The Covid crisis has strengthened China’s central role in global value chains. However, the rise in its position in these chains dates back to before the pandemic. It has become particularly closely integrated with ASEAN members, which import a growing share of intermediate goods from China.
China’s share in global exports more than doubled after it joined the World Trade Organisation (WTO) in 2001, reaching 13% (in value terms) in 2015. However, it subsequently reached a plateau and remained at this level until the start of the Covid crisis. Unit labour costs doubled in China between 2010 and 2017, which affected low value-added and/or labour-intensive activities such as textiles or furniture manufacture. To illustrate, Chinese textile industry exports declined in value between 2014 and 2019, suggesting that these sectors relocated their production to other countries. The phenomenon was amplified by domestic Chinese policies to limit overcapacity.
Nonetheless, the stagnation – at the aggregate level – in China’s global trade share in the years leading up to the Covid crisis masks an increase in its number of trading partners, and strong disparities across regions. In Asia, China became the leading source of imports for 70% of countries in the region, and the leading export destination for 50% of countries.
It also became more closely integrated into value chains by exporting the intermediate goods used in other countries’ production processes.

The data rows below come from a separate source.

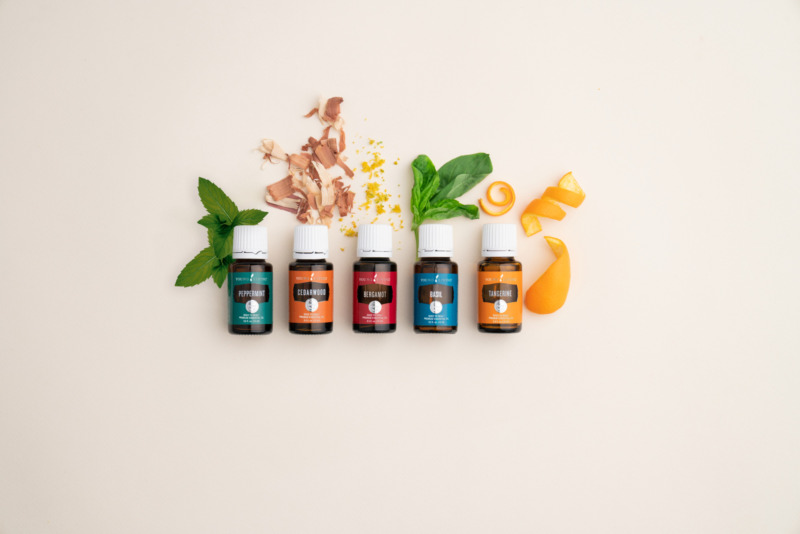
In order to click on five bottles in this screenshot , I will do `click(254, 293)`, `click(328, 299)`, `click(378, 306)`, `click(438, 316)`, `click(506, 308)`.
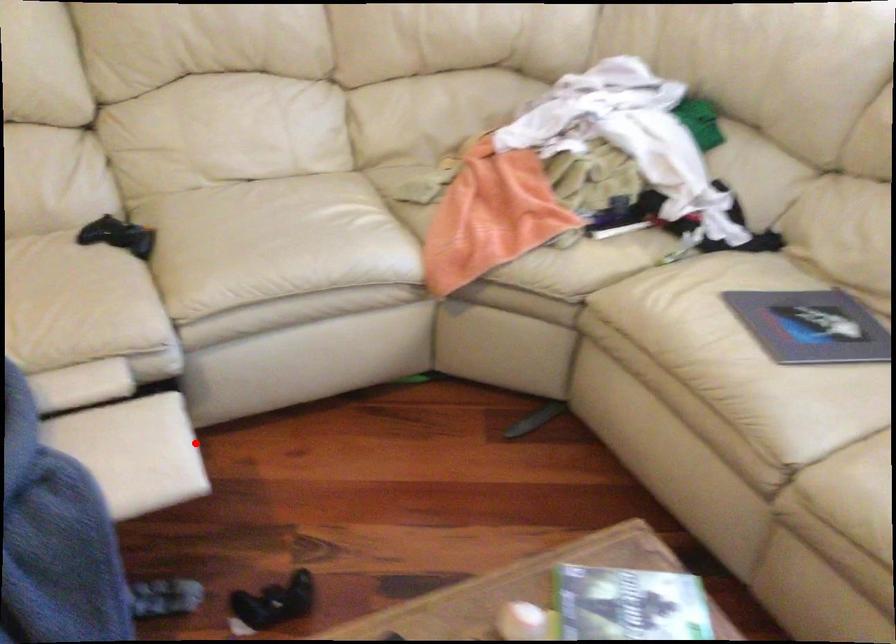
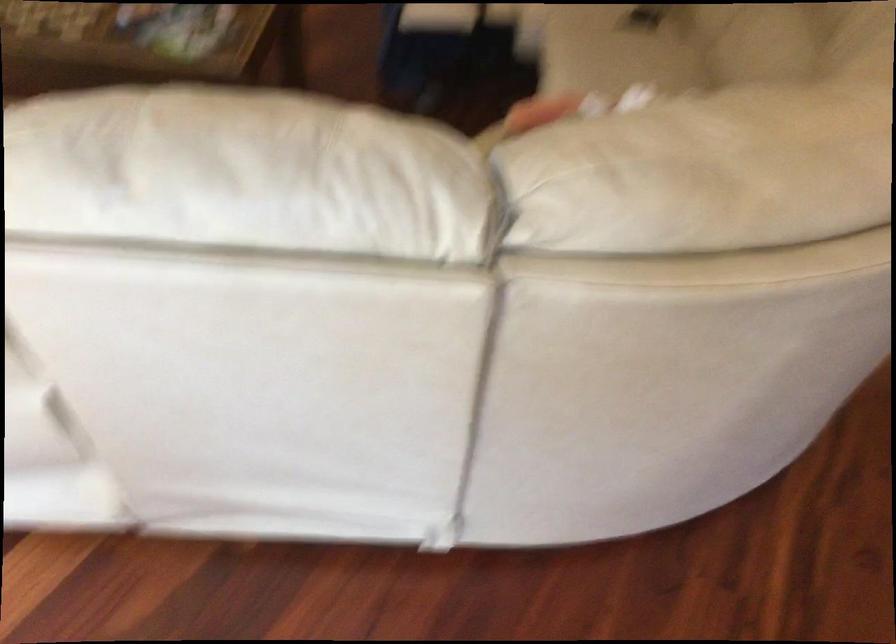
Question: A red point is marked in image1. In image2, is the corresponding 3D point closer to the camera or farther? Reply with the corresponding letter.

Choices:
 (A) The corresponding 3D point is closer.
 (B) The corresponding 3D point is farther.

Answer: (B)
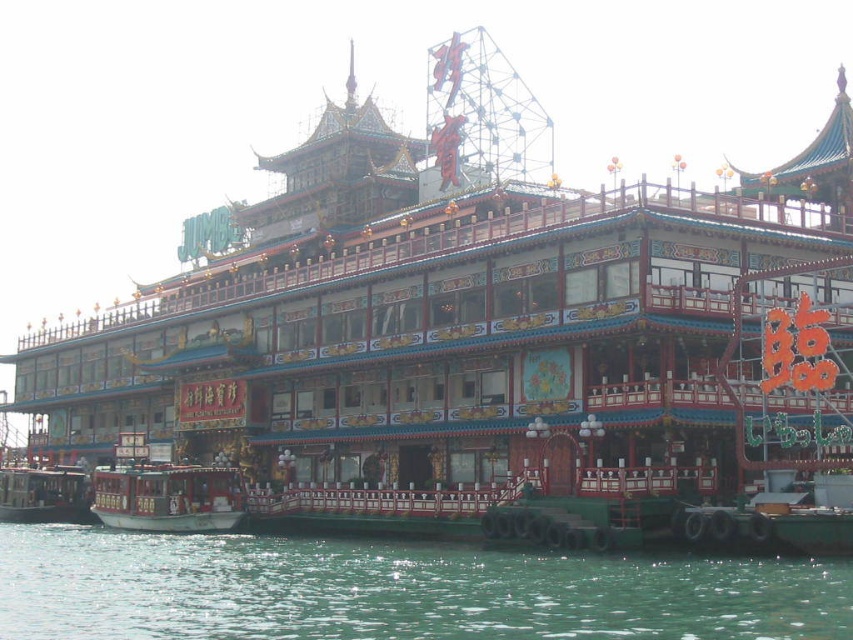
Question: Which of the following is the closest to the observer?

Choices:
 (A) (85, 515)
 (B) (577, 576)

Answer: (B)

Question: Which point is farther to the camera?

Choices:
 (A) (36, 481)
 (B) (379, 609)

Answer: (A)

Question: Does green water at lower center have a greater width compared to black polished wood boat at lower left?

Choices:
 (A) no
 (B) yes

Answer: (B)

Question: Can you confirm if green water at lower center is wider than black polished wood boat at lower left?

Choices:
 (A) yes
 (B) no

Answer: (A)

Question: Is green water at lower center positioned behind black polished wood boat at lower left?

Choices:
 (A) yes
 (B) no

Answer: (B)

Question: Which of the following is the closest to the observer?

Choices:
 (A) (422, 586)
 (B) (18, 468)

Answer: (A)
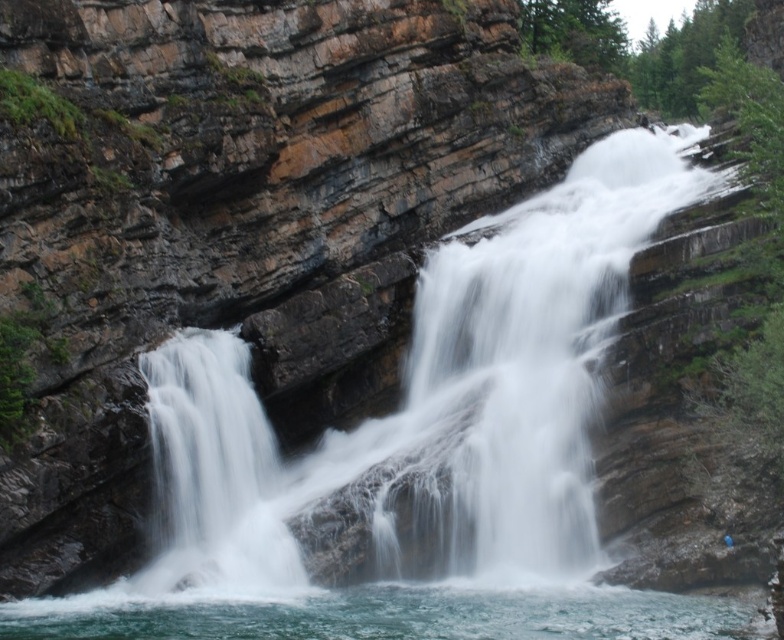
Is white frothy water at center positioned in front of white frothy water at lower center?

No.

Is point (557, 422) positioned behind point (403, 636)?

According to the UNCTAD-Eora global value chain database, China accounted for a negligible share of the foreign value added embedded in global exports in 1990, but by 2019 this had risen to 20%, placing it just ahead of the European Union.
During the public health crisis, China’s dominant role in the global supply of certain goods, especially electronic equipment, and its ability to maintain production despite the lockdowns, strengthened its role in global trade. Its share of global trade flows increased to 15% in value terms in 2021 (Chart 2).
With the exception of the trade tensions with the United States, China has introduced reforms aimed at reducing tariffs and trade barriers with partner countries, especially in Asia. China’s average weighted customs duty rate has declined steadily over the past decade, including after the start of the United States-China trade conflict.
Since 2010, the average customs duty rate on Chinese goods sold in ASEAN has fallen dramatically from 12.8% to 0.6%, while China has almost removed all duties on ASEAN goods sold in China, with the average rate dropping from 9.8% to 0.1%. Around 90% of all goods traded between China and the ASEAN+6 group (ASEAN countries plus China, Japan, South Korea, Australia, New Zealand and India) are subject to zero tariffs. This has helped to transform supply chains in the region. Excluding the products directly exported from China, ASEAN is the main platform for the transit of Chinese intermediate goods to the rest of the world (Chart 3). Some of the region’s exporting sectors, for example textile manufacturing, are particularly reliant on Chinese inputs (Chart 4). This is especially true of countries such as Singapore and Vietnam. In total, China’s share of ASEAN countries’ global trade flows rose from less than 5% in 2000 to 16% in 2015, and has since continued to expand, reaching 20% in 2021.
But in addition to this integration via the re-export of Chinese goods to the rest of the world, China has also become the leading foreign supplier of value added in ASEAN countries’ final demand. In 2018, 12.6% of the value added embedded in the manufactured goods consumed in ASEAN had been produced in China, compared with 1.1% in 1995 (Chart 1). The share is particularly high in certain sectors such as textiles and electronic equipment (Chart 4). This strong rise has come at the expense of other countries that were traditionally suppliers of value added to ASEAN. For example, the European Union was the source of 4% of final demand in ASEAN countries in 2018, compared with 8% in 1995.
ASEAN is also the region with the highest share of Chinese value added in its final demand (Chart 1). In Japan, the United States and the EU, China’s share of value added in final demand is between 2% and 3%.
Moreover, the strategic policies adopted by Beijing are expected to amplify these trends. The Regional Comprehensive Economic Partnership (RCEP) signed in November 2020 demonstrates China’s commitment to deepening its regional integration. The agreement brings together the 15 largest economies in the Asia-Pacific region (with the exception of India), and creates the second-largest trade area in the world, accounting for 28% of global trade. In addition to tariff reductions on trade flows between members, the partnership also offers a new framework to encourage closer economic and financial ties in the Asia-Pacific (rules on origin, facilitation of investments, protection of intellectual copyright, etc.).
The trade war between the United States and China, followed by the Covid-19 pandemic, have increased awareness of the risks associated with an over-concentration of global supplies, especially from China. This has prompted some countries to launch action plans to reduce their reliance on China (e.g. Taiwan and Japan). In addition, whereas most countries are opening up to a “post-Covid” era, China is continuing to deploy very restrictive measures to tackle the pandemic. This policy, combined with the structural deceleration of the Chinese economy, could undermine China’s role as the cornerstone of global value chains. In the immediate term, it is leading to the global dissemination of China’s domestic disruption.